I’ve found myself in the middle of a really interesting project with the Middle Primary students at the Language School. A focus this term on pulse has taken us into working with simple rhythmic notation (using crotchets, quavers and rests – or quarters, eighths, and rests, as you prefer). I hadn’t planned to introduce western-style notation this term – in fact, I’m not sure it has ever featured in my work at the Language School – but now that I’m in the middle of it, I’m not sure why it hasn’t been a feature.

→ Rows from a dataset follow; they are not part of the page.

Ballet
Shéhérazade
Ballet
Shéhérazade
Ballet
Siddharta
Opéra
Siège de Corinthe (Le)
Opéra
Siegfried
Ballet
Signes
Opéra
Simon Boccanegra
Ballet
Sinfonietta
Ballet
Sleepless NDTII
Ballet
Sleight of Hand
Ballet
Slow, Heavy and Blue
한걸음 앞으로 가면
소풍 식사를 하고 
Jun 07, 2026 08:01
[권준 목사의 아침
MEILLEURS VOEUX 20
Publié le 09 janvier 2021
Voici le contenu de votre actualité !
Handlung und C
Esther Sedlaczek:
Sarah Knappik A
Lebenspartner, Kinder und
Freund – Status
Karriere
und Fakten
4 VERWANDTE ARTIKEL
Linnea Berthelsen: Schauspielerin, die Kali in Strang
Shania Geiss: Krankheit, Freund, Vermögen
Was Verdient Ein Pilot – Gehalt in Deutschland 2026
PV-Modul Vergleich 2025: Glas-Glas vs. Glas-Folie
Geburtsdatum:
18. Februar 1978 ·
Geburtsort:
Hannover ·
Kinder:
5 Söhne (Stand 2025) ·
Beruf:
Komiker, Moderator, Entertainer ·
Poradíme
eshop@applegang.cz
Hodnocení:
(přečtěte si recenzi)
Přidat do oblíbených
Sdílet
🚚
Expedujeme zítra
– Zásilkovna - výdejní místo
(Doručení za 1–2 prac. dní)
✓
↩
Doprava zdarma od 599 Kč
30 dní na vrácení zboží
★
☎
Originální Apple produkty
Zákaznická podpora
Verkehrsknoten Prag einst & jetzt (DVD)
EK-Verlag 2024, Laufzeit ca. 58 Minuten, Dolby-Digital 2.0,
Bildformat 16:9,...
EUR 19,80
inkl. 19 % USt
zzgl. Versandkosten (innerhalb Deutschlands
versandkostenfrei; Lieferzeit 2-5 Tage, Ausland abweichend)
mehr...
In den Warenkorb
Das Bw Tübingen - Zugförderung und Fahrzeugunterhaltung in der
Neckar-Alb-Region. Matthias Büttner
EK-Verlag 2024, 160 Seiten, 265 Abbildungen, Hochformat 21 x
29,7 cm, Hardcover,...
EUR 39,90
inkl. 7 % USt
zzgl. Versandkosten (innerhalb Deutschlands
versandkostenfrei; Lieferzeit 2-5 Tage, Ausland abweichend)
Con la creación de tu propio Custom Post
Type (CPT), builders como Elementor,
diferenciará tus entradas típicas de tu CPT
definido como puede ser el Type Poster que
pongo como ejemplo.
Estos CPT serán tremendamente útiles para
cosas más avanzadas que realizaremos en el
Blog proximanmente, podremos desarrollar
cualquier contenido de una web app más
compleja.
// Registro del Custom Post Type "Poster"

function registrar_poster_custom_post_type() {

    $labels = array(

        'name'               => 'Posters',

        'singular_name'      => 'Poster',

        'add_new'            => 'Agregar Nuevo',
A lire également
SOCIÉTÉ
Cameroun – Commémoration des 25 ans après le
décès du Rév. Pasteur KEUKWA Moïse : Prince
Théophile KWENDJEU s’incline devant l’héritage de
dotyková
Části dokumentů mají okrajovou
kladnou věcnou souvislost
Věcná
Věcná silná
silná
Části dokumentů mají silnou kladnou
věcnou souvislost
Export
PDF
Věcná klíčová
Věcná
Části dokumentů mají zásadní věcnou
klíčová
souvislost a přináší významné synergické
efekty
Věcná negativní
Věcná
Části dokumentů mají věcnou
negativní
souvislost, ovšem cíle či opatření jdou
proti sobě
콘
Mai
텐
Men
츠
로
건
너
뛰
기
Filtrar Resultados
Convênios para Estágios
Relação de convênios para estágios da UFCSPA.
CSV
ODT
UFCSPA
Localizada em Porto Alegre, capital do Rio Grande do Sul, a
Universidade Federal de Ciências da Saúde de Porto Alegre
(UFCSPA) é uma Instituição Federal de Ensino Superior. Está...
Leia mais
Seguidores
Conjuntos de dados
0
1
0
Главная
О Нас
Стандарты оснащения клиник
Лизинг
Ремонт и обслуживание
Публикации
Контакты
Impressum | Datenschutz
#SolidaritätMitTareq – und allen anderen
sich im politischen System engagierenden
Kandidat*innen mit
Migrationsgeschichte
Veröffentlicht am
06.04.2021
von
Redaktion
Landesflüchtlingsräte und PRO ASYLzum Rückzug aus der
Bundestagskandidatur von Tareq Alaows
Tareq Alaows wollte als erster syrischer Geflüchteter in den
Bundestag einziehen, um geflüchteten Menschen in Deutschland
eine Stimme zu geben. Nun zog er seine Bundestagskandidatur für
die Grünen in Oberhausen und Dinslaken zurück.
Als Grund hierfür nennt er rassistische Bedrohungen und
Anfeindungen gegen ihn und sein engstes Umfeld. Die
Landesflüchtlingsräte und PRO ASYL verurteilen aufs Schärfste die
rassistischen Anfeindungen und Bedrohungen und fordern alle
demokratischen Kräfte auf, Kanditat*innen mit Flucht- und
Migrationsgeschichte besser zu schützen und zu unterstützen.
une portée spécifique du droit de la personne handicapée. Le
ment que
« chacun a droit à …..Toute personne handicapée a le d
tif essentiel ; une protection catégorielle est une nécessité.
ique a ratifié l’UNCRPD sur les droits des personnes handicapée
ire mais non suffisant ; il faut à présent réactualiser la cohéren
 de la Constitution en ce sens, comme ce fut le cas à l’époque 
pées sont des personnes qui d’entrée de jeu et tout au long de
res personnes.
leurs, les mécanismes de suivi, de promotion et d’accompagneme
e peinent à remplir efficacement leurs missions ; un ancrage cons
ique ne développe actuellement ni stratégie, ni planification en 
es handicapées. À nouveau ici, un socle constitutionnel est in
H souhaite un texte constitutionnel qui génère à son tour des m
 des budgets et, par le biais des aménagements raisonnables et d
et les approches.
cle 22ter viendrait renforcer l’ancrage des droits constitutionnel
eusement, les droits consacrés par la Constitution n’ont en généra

For one thing, it’s visual. And it can be ‘read aloud’ by the students using simple, logical sounds (ta, titi, and sah). It makes sense to them.

We started with whole notes/semibreves. This was not a good place to start, as they hadn’t yet started internalising pulse. Ditto for minims/half-notes. Things really cranked up when we got on to the crotchets and quavers. We began to invent different rhythms. We said them, clapped them, then put them onto untuned percussion instruments. We divided into two, then three groups, and so were playing three different rhythms concurrently.

And here is the joy of it all – it all hung together! Beautifully. “Well, of course!” I can hear all the music teachers chorus,with a slight air of impatience. These tools have been around a long time, because they work. But what is exciting for me is to see just how quickly and effectively they work without much verbal explanation. They are supported by the musically-consistent environment of the music classes (we have strong attention to musical detail); they also enable the children from China and Thailand, some of whom have had music instruction prior to arrival in Australia, to tap into their knowledge and learning from their country of origin.

For the newest arrivals, and those from refugee backgrounds, who tend to be sruggling with literacy and who have had incredibly disrupted schooling, if any schooling at all, it also seemed to make sense. There are five children in the class who fit this description (Horn of Africa, and Middle Eastern nationalities); only one child was clearly still guessing what was going on, the others seemed to have made sense of the task and were gradually piecing things together.

Today, we progressed things further, writing a rhythm, and then adding pitches to it to make a melody. I gave them a 5-note pentatonic scale to work with, and asked them to suggest which pitches should go where. As we progressed through the rhythm, I played them what they had invented so far. We came up with a funky little tune, and learnt it. Applying pitches to a known rhythm was a good challenge even for the most competent students. They had to figure out how to glance quickly at the board, and then back down to their instrument. We did a lot of echoing, so that they could establish a strong aural memory of the tune.

So, now in week four, we have a 3-part rhythm played on a range of instruments, and a melody, which I have started accompanying on the guitar. What’s more, it all hangs together, with very little direction or correction from me. I think the visual representation of what they are playing helps them put the different parts in context with each other, perhaps.

I think it is going to become a song. The school has been asked to perform in a local Refugee Week community celebration at the end of term – I think this Middle Primary song might end up linking to that event.